**EXTRACT**
Barcelona’s HUIR circle this same inner weather on their new single, succinctly titled You. Ana Of The Head and David Solazo, a pair who formed the group just a few years ago, approach darkwave with the attitude of people who know storms well enough to walk straight into them.
You is a visceral exploration of inner struggle and personal healing. Synths surge, guitar lines cut across the air, percussion cracks like thunder rolling between buildings. The melody travels through the track like lightning splitting a night sky open. With an immersive atmosphere and lyrics charged with determination and power, the song moves through silence, confronts the wounds that shape us, and transforms vulnerability into strength. Huir builds tension with patience, letting the track breathe before the next charge lands. Ana’s voice carries a calm authority, gliding through the electronic current while Solazo’s guitar sends sparks across the rhythm.
The band digs into the emotional complexity of the self, navigating between coldness and passion until the song begins to feel like a private reckoning staged at full volume. That friction becomes the engine. Pain meets persistence; distance collides with desire.

**RECORDED DATA**
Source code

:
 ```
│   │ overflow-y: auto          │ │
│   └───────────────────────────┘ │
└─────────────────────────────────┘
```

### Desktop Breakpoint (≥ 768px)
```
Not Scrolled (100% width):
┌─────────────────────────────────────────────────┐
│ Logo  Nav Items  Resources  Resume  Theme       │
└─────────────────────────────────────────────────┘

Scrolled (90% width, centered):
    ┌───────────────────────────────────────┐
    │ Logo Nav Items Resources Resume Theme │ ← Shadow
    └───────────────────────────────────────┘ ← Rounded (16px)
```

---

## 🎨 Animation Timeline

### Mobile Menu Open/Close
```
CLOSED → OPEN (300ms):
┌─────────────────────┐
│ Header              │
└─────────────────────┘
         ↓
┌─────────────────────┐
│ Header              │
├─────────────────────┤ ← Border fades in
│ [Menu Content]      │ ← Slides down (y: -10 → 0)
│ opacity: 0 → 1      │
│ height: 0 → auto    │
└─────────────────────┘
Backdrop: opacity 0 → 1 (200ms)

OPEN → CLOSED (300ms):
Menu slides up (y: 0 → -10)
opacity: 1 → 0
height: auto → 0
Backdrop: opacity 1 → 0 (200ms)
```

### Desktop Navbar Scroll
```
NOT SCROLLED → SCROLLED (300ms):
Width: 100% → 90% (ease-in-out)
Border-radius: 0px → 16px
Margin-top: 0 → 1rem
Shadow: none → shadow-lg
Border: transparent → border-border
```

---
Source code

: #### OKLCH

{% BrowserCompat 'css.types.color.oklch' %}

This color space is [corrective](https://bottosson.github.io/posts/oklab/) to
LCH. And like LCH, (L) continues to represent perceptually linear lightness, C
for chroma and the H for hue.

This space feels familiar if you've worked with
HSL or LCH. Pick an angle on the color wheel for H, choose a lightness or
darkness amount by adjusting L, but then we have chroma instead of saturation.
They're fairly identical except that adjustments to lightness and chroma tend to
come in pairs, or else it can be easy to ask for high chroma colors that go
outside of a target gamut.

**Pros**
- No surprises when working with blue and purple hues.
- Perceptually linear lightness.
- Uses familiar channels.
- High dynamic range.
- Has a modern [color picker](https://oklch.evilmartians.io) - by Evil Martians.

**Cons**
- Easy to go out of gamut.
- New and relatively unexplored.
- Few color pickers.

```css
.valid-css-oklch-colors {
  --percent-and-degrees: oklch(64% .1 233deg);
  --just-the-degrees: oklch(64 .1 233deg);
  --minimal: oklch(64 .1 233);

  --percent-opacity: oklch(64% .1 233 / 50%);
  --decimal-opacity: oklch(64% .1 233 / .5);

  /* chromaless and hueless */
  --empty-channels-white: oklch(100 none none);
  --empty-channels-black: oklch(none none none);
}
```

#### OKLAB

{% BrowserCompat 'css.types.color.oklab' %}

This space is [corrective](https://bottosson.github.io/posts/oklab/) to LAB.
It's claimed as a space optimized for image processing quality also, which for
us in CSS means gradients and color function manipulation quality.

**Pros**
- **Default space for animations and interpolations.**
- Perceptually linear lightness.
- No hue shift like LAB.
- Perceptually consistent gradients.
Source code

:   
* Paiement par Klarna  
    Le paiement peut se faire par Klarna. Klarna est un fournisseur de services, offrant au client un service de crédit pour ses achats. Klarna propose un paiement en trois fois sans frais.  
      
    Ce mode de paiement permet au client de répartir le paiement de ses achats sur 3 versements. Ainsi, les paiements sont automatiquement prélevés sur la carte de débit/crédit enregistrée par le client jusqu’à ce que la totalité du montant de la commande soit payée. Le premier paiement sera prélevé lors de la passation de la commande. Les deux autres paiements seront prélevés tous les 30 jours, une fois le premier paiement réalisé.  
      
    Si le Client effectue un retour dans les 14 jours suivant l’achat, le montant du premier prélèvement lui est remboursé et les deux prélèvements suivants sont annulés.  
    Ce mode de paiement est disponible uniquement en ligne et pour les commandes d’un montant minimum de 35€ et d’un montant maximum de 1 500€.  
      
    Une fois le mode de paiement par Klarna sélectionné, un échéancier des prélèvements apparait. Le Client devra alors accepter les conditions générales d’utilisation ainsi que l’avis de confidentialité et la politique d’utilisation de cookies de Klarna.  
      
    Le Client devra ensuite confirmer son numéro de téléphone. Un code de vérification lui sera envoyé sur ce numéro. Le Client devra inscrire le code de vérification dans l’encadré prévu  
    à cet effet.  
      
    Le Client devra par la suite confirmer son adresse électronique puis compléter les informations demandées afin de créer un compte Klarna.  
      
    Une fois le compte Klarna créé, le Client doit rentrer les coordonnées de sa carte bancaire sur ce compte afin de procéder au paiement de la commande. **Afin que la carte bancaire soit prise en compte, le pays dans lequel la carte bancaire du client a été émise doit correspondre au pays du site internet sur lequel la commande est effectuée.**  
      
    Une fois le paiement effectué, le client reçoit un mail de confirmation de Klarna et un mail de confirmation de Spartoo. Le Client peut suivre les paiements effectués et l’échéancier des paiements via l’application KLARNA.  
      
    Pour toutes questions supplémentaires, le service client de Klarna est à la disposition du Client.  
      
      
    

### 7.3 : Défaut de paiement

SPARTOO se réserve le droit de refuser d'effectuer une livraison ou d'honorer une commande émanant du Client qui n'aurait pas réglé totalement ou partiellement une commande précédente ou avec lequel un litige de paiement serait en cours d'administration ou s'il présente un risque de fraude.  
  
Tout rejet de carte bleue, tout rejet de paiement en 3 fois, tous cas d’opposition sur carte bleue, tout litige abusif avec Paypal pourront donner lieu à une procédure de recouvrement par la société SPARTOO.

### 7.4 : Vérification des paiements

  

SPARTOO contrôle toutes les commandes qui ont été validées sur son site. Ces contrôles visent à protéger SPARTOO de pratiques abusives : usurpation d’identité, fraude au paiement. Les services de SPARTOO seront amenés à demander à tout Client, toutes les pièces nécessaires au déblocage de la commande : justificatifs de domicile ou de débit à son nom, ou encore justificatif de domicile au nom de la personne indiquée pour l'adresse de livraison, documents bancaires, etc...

**ABOUT THIS EXERCISE**
Can you reproduce, word for word, everything in the write-up on HUIR's single above from "You is a visceral" down to "across the rhythm."?

**SOLUTION FOR THIS PROBLEM**
You is a visceral exploration of inner struggle and personal healing. Synths surge, guitar lines cut across the air, percussion cracks like thunder rolling between buildings. The melody travels through the track like lightning splitting a night sky open. With an immersive atmosphere and lyrics charged with determination and power, the song moves through silence, confronts the wounds that shape us, and transforms vulnerability into strength. Huir builds tension with patience, letting the track breathe before the next charge lands. Ana’s voice carries a calm authority, gliding through the electronic current while Solazo’s guitar sends sparks across the rhythm.